### STATED TASK:
Reproduce word for word the lines of the listing below, from the line holding "pose: elev=243.4 azim=337.1" through the line holding "Dot at: (187, 221)", both included. Leave the pictures out.

### INFORMATION SHOWN:
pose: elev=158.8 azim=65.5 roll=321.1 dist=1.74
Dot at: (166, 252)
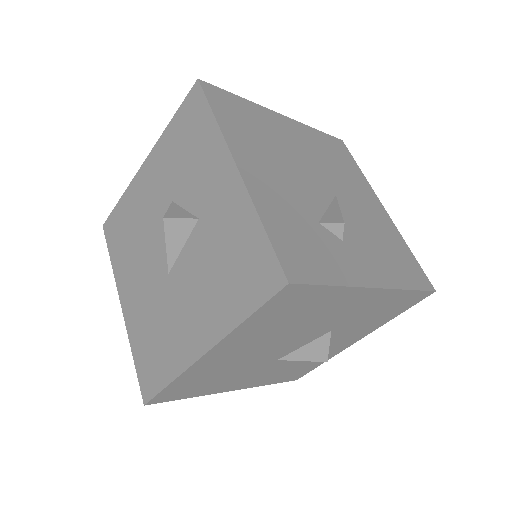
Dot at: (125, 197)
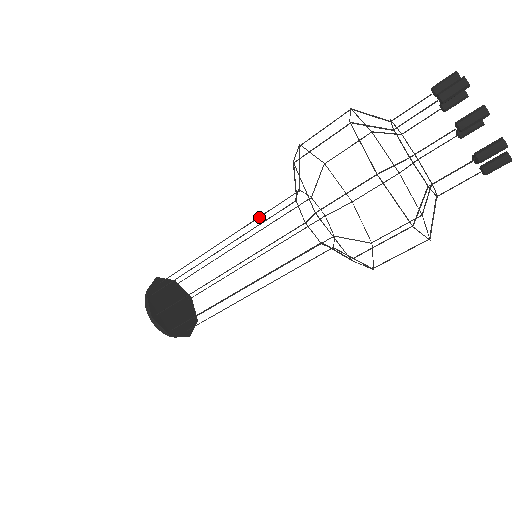
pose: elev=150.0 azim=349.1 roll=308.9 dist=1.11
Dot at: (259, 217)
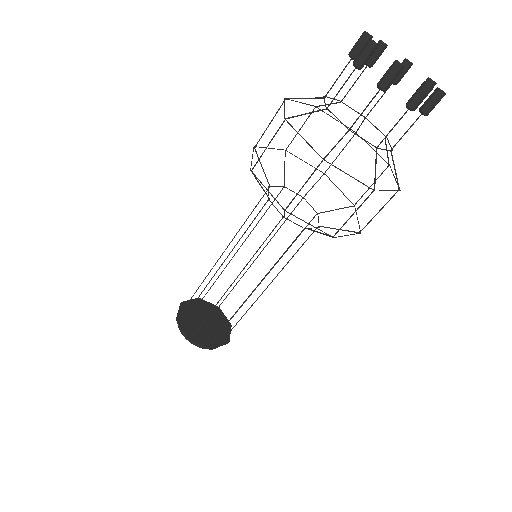
Dot at: occluded
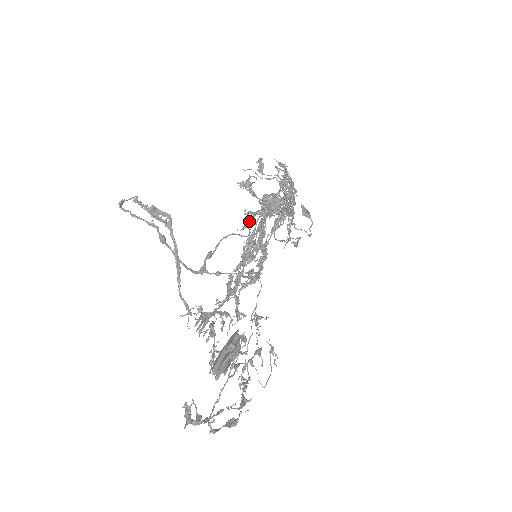
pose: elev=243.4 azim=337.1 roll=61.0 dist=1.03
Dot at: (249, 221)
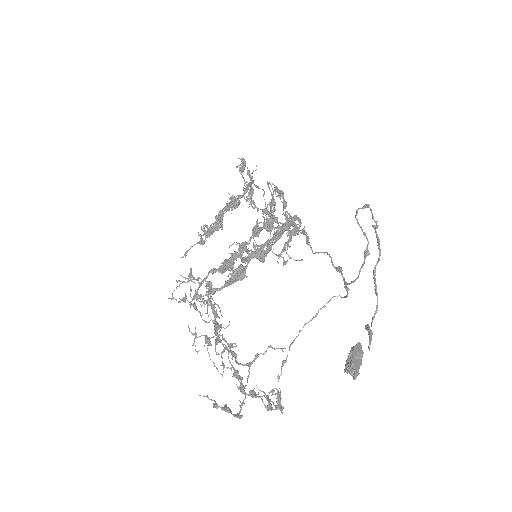
Dot at: occluded
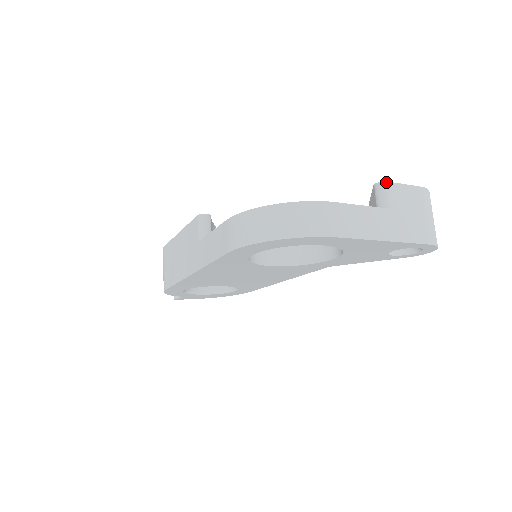
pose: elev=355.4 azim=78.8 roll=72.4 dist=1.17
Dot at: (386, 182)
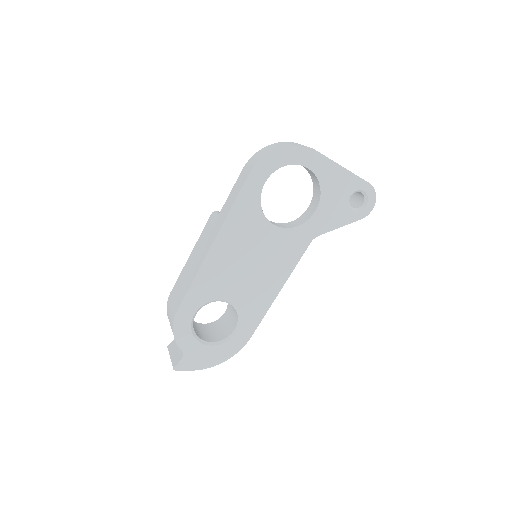
Dot at: occluded
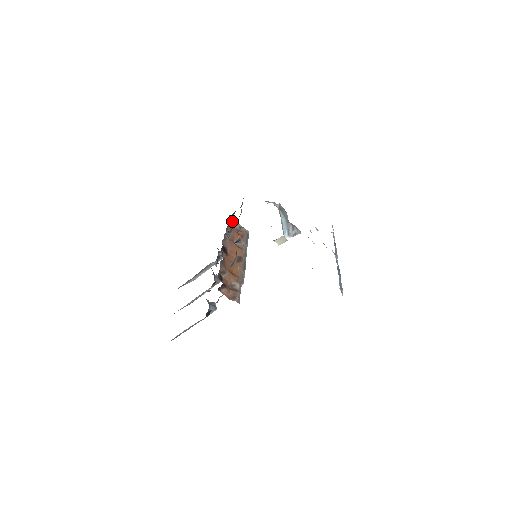
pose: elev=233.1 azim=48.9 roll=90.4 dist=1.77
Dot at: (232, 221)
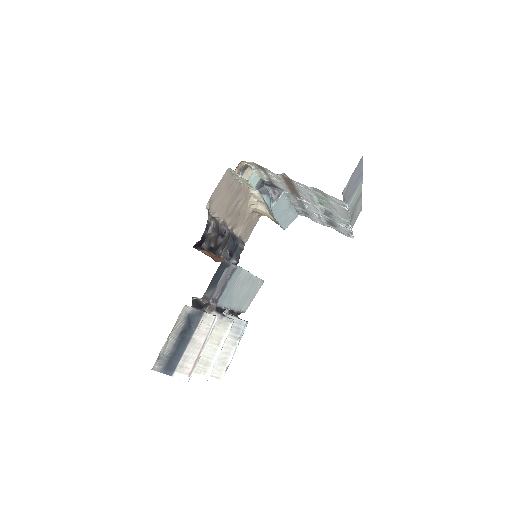
Dot at: occluded
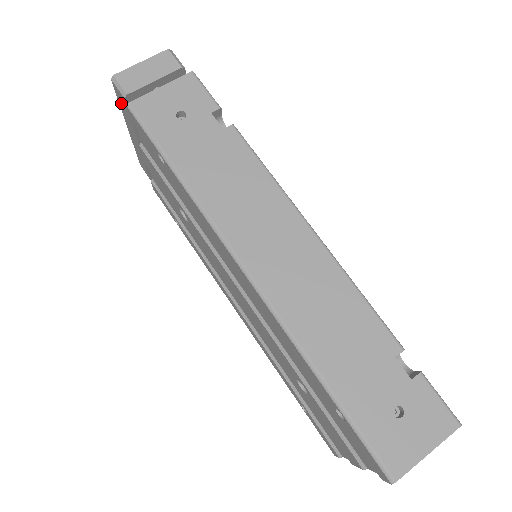
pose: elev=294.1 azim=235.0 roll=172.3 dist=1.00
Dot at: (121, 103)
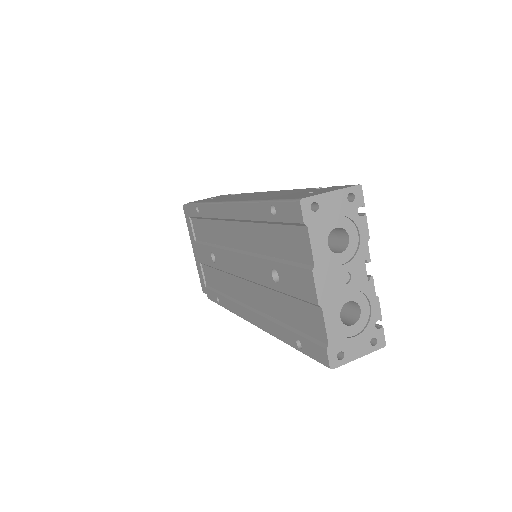
Dot at: (187, 221)
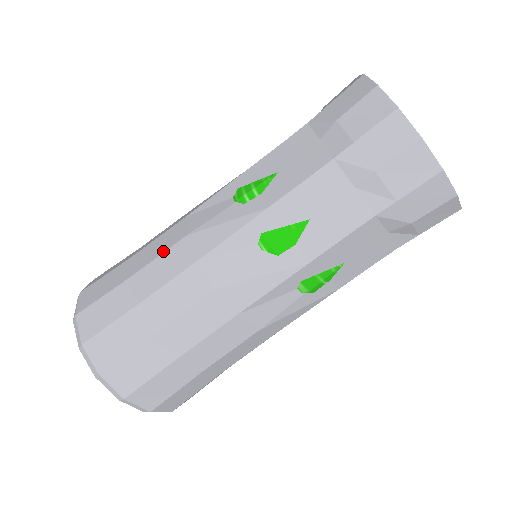
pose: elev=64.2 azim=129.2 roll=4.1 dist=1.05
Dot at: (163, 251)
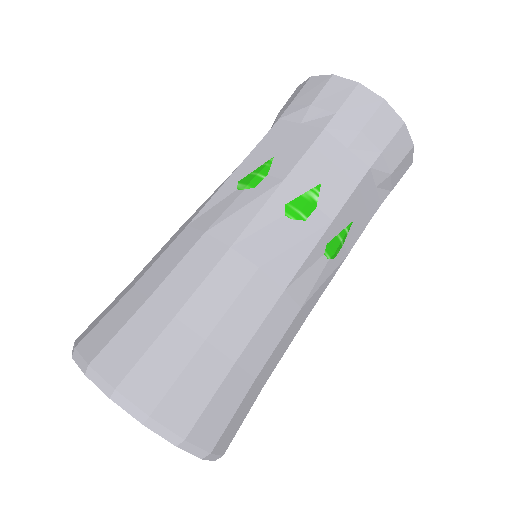
Dot at: occluded
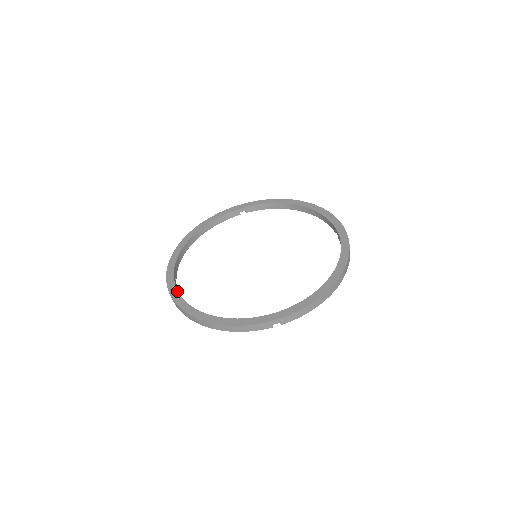
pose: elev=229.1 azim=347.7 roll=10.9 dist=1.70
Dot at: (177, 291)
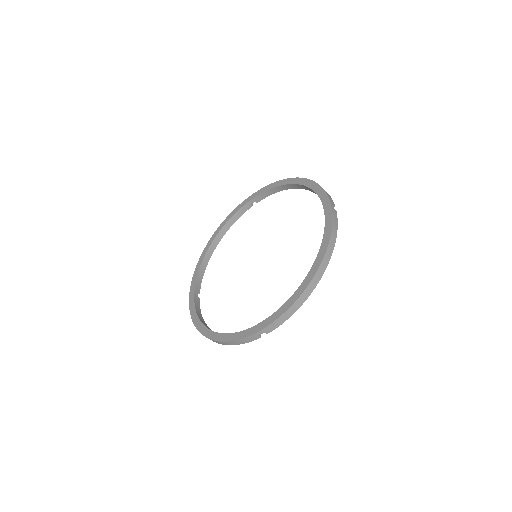
Dot at: (194, 308)
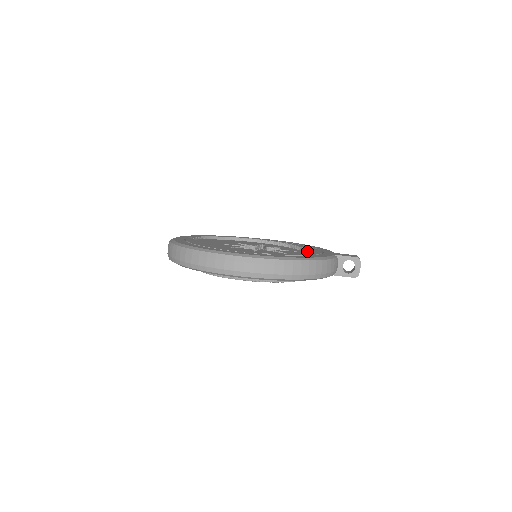
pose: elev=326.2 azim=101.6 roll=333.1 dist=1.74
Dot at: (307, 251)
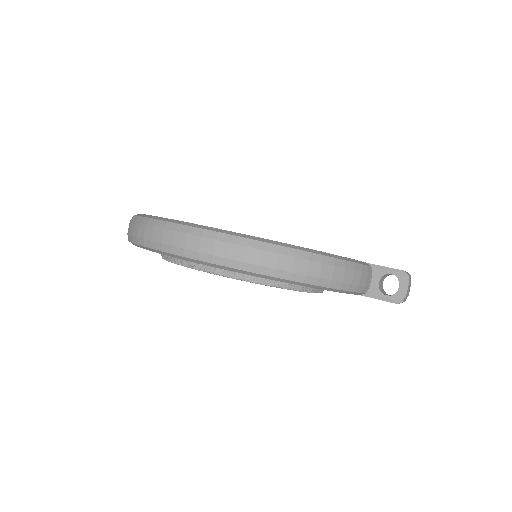
Dot at: occluded
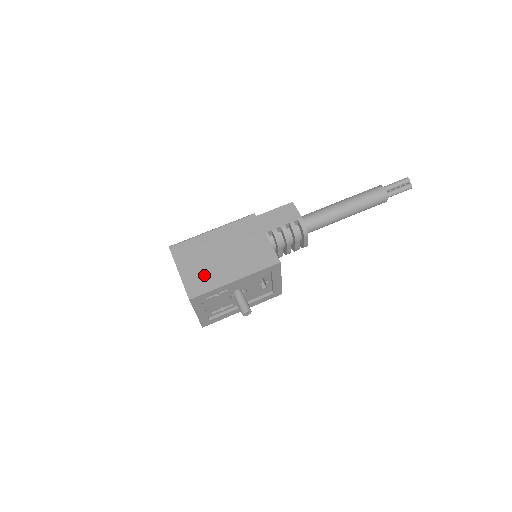
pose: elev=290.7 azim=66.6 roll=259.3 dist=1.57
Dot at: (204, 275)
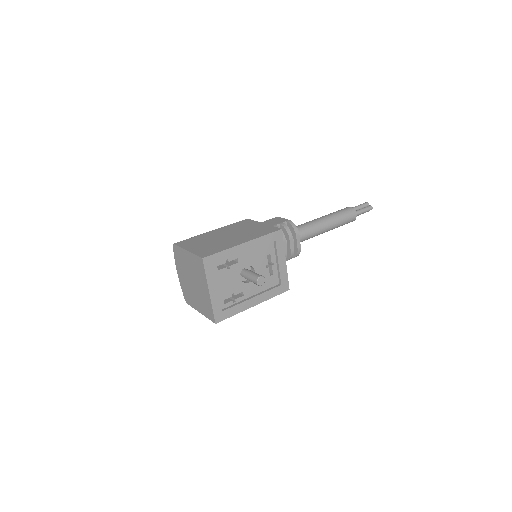
Dot at: (212, 246)
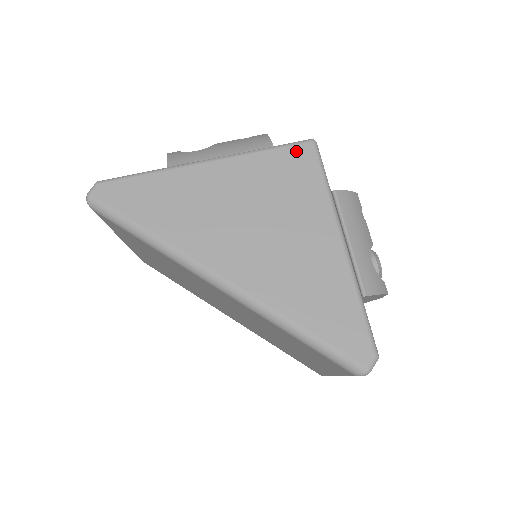
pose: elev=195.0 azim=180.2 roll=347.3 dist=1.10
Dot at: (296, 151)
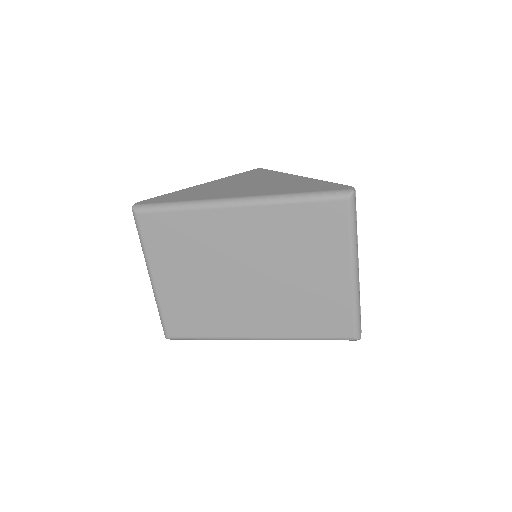
Dot at: (252, 171)
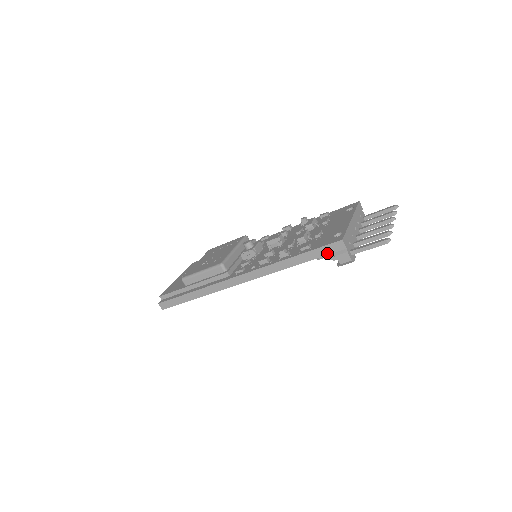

### RESPONSE BELOW:
pose: elev=243.4 azim=337.1 roll=61.0 dist=1.03
Dot at: (249, 221)
Dot at: occluded
pose: elev=355.4 azim=78.8 roll=72.4 dist=1.17
Dot at: (386, 182)
Dot at: occluded
pose: elev=233.1 azim=48.9 roll=90.4 dist=1.77
Dot at: (232, 221)
Dot at: occluded
pose: elev=294.1 azim=235.0 roll=172.3 dist=1.00
Dot at: (121, 103)
Dot at: (187, 221)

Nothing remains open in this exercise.